Category: Technical Page 2 of 15

Importing Excel 365 CSVs with Ruby on OSX

On May 5, 2020

Up until 2016, Excel for the Mac provided a handy CSV export format called “Windows CSV”, which used iso-8859-1/Windows-1252 encoding. It was reliable, handled simple extended characters like degree signs, and could be read in Ruby with code like:

CSV.foreach(file, encoding:'iso-8859-1', headers:true, skip_blanks:true) do |row|
    ....
end

Unfortunately, support for this format was dropped in Excel 365. Many RiskAssess data files were in this format, as the earlier versions of Excel did not properly export to valid UTF-8.

**STORED RECORDS:**
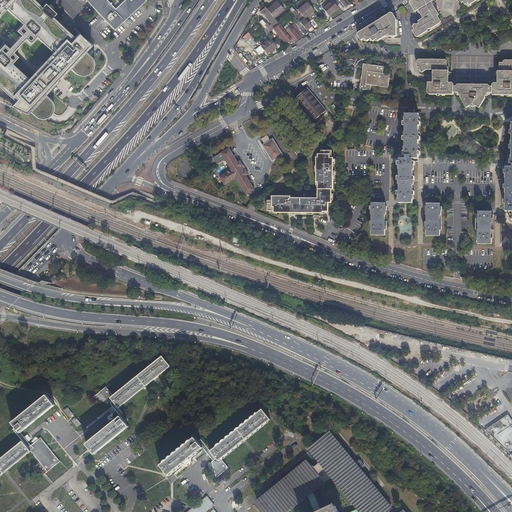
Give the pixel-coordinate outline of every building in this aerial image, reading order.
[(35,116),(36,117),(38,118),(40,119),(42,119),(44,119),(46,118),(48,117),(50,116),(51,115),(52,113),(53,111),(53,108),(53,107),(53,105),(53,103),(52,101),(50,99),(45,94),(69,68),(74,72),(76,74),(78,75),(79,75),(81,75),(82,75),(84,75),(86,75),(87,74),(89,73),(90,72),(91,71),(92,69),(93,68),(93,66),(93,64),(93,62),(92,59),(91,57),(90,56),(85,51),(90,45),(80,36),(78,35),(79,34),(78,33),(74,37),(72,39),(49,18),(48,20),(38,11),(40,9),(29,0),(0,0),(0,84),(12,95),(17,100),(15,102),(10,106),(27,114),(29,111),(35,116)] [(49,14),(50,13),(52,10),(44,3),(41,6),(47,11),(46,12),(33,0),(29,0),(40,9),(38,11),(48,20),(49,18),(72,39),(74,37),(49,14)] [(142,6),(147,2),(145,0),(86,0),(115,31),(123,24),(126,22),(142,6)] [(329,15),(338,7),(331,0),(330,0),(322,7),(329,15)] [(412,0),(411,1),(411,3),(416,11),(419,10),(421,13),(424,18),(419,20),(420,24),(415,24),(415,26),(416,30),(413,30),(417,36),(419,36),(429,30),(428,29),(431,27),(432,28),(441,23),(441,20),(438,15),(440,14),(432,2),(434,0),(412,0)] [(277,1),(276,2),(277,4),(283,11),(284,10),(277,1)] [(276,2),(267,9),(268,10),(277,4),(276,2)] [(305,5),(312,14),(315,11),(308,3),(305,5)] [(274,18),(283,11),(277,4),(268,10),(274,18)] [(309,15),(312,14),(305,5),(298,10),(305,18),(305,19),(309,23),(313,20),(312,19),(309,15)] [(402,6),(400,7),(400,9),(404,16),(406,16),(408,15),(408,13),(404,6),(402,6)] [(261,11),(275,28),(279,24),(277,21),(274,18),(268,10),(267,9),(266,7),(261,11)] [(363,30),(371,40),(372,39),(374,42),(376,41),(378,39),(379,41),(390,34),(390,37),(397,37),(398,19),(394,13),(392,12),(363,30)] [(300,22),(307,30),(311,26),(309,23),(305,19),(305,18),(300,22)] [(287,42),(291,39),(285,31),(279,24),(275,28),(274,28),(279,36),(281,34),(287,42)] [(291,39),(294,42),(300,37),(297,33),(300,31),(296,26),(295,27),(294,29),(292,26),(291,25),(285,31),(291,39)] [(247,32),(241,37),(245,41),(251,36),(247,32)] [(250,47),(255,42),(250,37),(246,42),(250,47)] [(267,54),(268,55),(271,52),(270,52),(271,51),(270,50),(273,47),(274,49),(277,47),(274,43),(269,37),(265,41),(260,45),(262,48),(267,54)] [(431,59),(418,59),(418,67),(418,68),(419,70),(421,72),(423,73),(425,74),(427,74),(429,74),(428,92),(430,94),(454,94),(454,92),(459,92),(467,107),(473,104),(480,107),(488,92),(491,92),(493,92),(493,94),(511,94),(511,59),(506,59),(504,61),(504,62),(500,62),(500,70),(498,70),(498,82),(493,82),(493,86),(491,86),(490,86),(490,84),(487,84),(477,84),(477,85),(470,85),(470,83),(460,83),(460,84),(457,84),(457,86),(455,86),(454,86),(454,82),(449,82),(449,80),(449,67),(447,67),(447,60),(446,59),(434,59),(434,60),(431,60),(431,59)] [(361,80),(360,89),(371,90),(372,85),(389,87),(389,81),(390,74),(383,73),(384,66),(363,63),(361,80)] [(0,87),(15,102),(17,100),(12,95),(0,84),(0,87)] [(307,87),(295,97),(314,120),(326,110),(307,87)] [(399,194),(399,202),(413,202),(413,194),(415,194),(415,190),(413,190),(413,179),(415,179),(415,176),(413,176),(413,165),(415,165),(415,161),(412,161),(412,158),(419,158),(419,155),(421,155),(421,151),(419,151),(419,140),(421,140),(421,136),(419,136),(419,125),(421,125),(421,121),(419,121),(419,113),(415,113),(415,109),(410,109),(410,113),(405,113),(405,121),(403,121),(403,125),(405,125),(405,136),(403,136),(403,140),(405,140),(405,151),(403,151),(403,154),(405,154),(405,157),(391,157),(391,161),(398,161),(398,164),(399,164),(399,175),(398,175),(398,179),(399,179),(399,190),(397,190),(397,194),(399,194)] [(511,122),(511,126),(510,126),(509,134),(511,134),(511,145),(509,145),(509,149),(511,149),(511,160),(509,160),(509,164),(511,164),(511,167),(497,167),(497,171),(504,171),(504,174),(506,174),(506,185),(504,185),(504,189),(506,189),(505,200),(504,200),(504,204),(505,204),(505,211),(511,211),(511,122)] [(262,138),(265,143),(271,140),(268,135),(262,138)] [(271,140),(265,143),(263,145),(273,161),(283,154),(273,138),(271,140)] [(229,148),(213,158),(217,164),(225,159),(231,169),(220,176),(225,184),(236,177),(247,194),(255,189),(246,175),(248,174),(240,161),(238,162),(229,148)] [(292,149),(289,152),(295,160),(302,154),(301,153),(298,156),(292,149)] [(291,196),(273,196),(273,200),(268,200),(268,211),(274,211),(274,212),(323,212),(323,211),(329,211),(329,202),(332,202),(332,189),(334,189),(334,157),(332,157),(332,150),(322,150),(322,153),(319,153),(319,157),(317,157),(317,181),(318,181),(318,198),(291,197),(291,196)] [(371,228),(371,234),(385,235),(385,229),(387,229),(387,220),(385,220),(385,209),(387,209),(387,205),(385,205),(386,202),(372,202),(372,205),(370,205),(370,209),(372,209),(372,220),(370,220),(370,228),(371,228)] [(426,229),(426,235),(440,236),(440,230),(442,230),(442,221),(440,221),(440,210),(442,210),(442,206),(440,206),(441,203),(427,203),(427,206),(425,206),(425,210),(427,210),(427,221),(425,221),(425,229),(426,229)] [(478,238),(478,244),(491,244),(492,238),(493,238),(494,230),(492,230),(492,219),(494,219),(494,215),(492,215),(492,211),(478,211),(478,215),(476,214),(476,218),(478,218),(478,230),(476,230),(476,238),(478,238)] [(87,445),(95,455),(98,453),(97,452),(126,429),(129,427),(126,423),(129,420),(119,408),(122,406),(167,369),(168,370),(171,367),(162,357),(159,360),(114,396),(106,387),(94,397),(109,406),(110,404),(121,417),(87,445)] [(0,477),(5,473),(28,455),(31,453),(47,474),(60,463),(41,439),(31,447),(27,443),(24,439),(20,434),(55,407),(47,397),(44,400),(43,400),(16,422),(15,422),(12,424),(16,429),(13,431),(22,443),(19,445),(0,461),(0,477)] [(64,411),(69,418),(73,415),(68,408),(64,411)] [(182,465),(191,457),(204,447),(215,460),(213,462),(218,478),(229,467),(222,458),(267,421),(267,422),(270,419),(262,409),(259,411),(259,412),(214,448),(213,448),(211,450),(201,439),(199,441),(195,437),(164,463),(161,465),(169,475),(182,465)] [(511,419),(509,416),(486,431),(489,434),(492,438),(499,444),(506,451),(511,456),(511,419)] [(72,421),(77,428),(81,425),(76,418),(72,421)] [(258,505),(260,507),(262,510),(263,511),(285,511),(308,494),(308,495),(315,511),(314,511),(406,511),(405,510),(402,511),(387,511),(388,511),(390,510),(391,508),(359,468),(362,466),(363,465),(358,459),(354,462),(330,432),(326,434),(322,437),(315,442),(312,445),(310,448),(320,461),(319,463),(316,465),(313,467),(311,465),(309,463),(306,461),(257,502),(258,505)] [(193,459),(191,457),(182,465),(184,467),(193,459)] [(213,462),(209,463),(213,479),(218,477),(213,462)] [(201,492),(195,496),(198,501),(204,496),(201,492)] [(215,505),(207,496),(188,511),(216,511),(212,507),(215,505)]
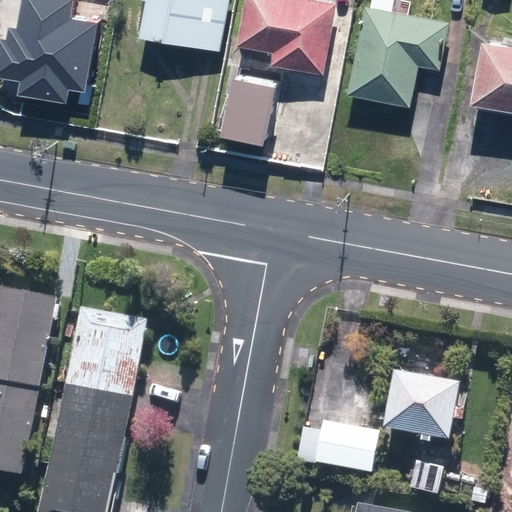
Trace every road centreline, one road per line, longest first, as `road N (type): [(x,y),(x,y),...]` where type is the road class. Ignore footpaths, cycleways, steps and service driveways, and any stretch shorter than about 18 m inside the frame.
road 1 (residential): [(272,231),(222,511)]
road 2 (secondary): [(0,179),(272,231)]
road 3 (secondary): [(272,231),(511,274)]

**AIM OF THE EXERCISE:**
Carry the post on importing Excel 365 CSV files with Ruby forward, starting right after its last sentence.

**RESPONSE TO THE TASK:**
Excel 365 now has a Save As option of “CSV UTF-8 (Comma-delimited)”. This is UTF-8.. with a few twists! Sometimes it includes a UTF-8 format first character, and sometimes not. Sometimes it includes the UTF-8 format first character plus a BOM (byte order mark), another invisible character. According to Wikipedia “The Unicode Standard permits the BOM in UTF-8 but does not require or recommend its use”. This makes it trickier to import. Code like this:

CSV.foreach(file, encoding:'UTF-8', headers:true, skip_blanks:true) do |row|
    ....
end

will handle the first 2 possibilities, but not the BOM. The BOM ends up as an invisible character in the data, causing trouble. It is possible to import with encoding ‘bom|utf-8’ which will handle this case. Another option is to run data through the dos2unix command (easily installed with brew) which does general tidying including removing the unnecessary BOM.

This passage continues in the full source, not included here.